University Press of Kentucky
464 pages
Published 15 December 2017
ISDN: 978-0-8131-7425-9
REVIEW BY ADRIAN SMITH
Born in 1896, as a teenager Barbara La
Marr, then Reatha Watson, lead something of an adventurous life. Her father
worked in the newspaper business, and the family moved home constantly, almost
inevitably contributing towards the turbulence and seeming inability to settle
down that plagued her life. At the age of sixteen, now living in California,
her elder sister and her husband kidnapped Reatha, causing a minor scandal,
with some accounts stating that Reatha had helped plot the kidnaping herself in
a desire to flee her oppressive parents. Reatha was already an incredibly
luminous and attractive young woman, and she was regularly spotted in the
nightclubs of Los Angeles dancing, drinking, and generally behaving in such a
way that soon brought the wrong kind of attention. For her own protection a
court declared that she was “too beautiful†to be on her own in the city and
was ordered to leave Los Angeles.
This did nothing to assuage her
ambitions however, and she attempted to turn this publicity into a Hollywood
career. Having had stage experience as a child, she appeared as an extra in
several films within the still developing Hollywood studio system. Being
somewhat disappointed by her perceived lack of success, she went on to develop
a career as a dancer, and performed in nightclubs around the country, attracting
men wherever she went, until the strain on her health proved too great and she
headed back home to California. Reatha Watson was incessantly creative and
decided to try her hand as a writer. Her first attempt at a novel found its way
into the right hands, and in 1920 the Fox Film Corporation produced The Mother of His Children (Edward J. Le
Saint), the success of which lead to her becoming a staff writer for Fox.

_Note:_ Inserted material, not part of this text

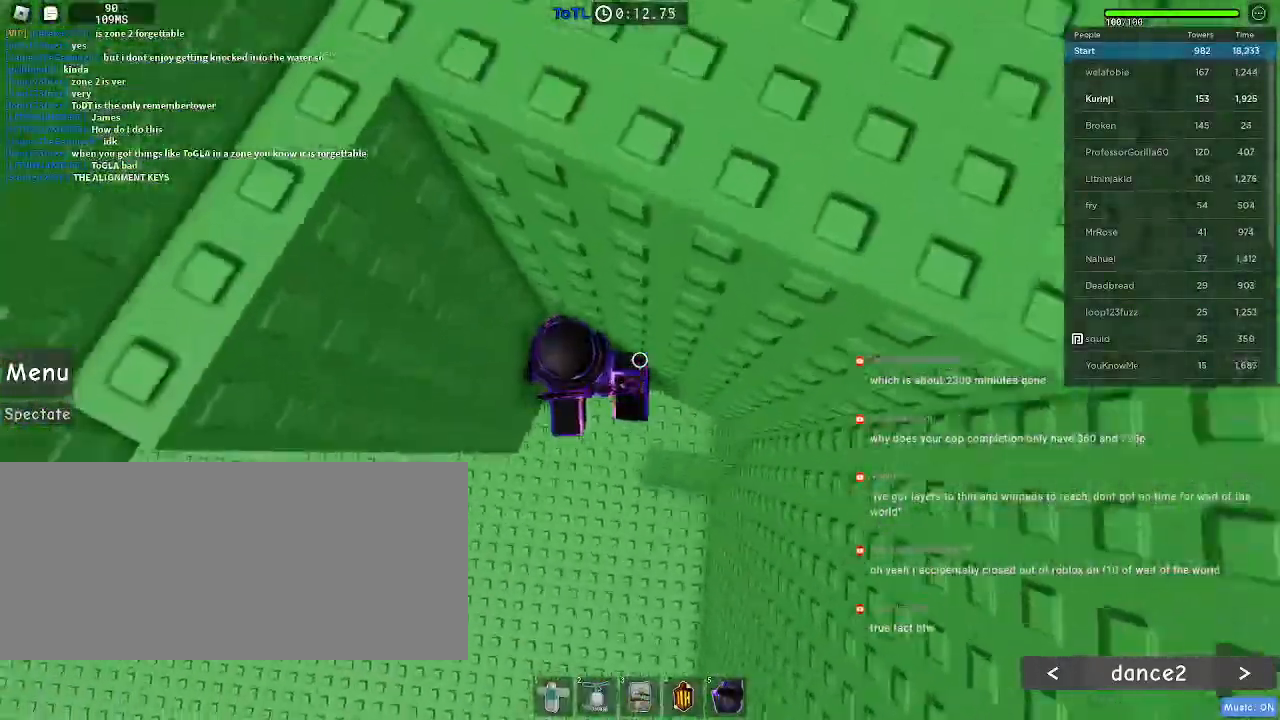
{"keys": ["a"], "mouse": [], "events": [[50, "w", "up"], [217, "a", "down"], [350, "space", "down"], [417, "space", "up"]]}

Aware of the negative publicity
attached to Reatha Watson, it was around this time that she changed her name to
Barbara La Marr, and she was overjoyed to back in Hollywood, even if it was on
the other side of the camera. However, that state of affairs did not last long,
and she was soon invited to screen test and began appearing in small roles again.

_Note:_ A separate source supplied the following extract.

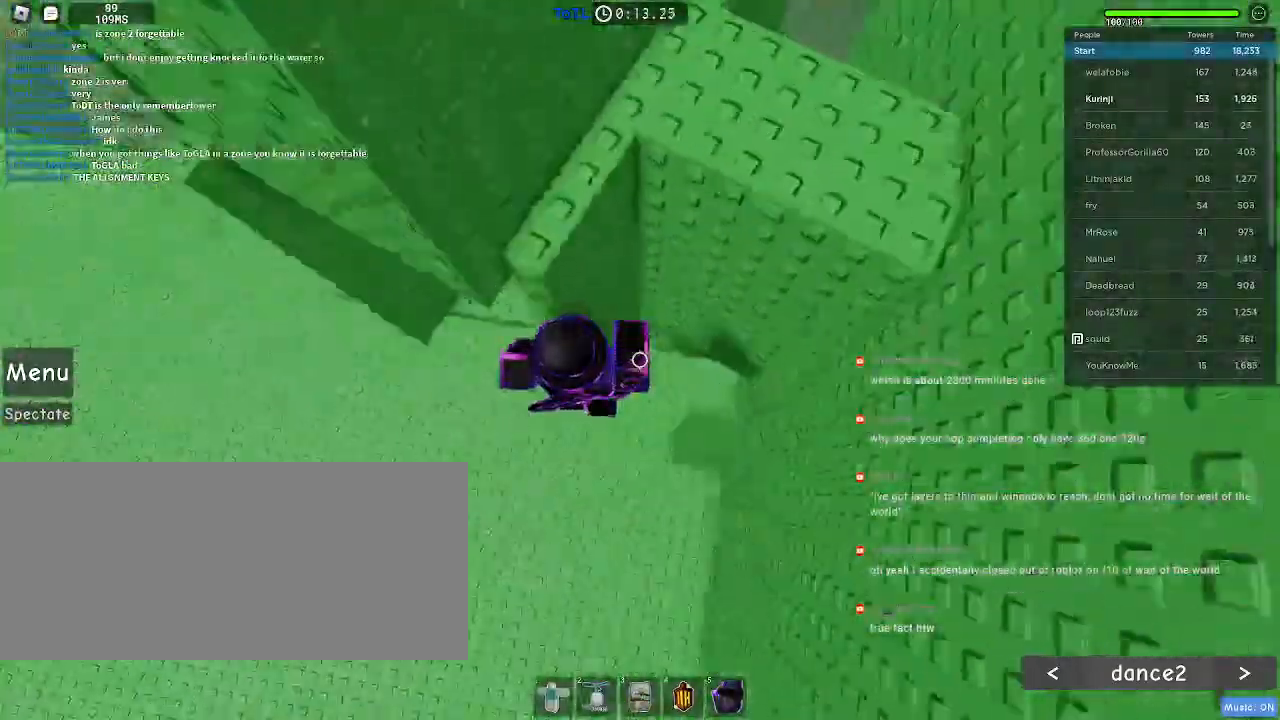
{"keys": ["a"], "mouse": [], "events": []}
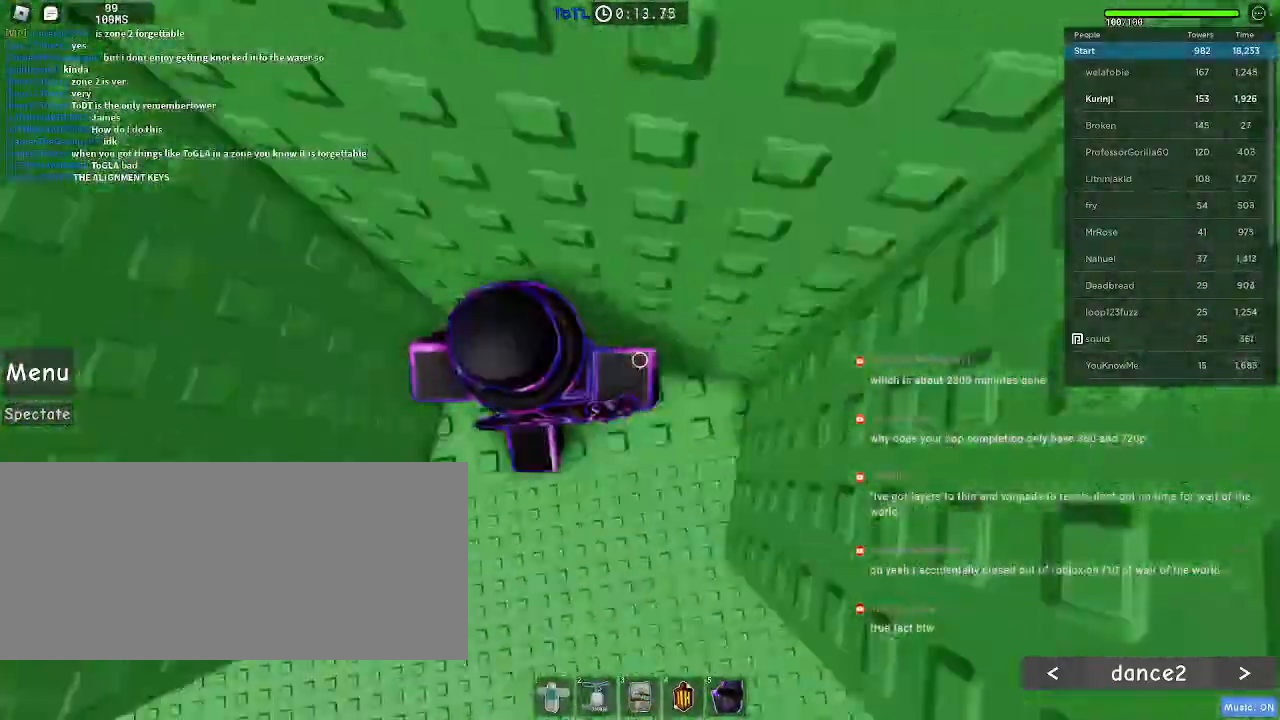
{"keys": ["a"], "mouse": [], "events": [[267, "space", "down"], [367, "space", "up"]]}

Her friendships with A-list stars soon lead to bigger roles, and within just
three years she was playing major roles in The
Three Musketeers (1921, Fred Niblo) alongside Douglas Fairbanks, in The Prisoner of Zenda (1922, Rex Ingram)
with her good friend Ramon Novarro, and in Hollywood satire Souls for Sale (1923, Rupert Hughes),
the cast-list of which reads like a Who’s
Who of the silent era. La Marr often found herself cast as a ‘vamp,’ a Hollywood
type popular in the pre-code films, and as such she was often dressed in
amazing jewelled costumes and over-the-top headwear whilst tempting men to
their fate, often being punished for such licentiousness by the end of the
film. Despite being kind, overly generous and unselfish towards everyone she
knew in her real life, this Hollywood ‘vamp’ image began to follow her wherever
she went, and the Hollywood gossip press loved to tell tales of her somewhat
scandalous personal life, the truth of which is laid out in this meticulously
researched biography by Sherri Snyder.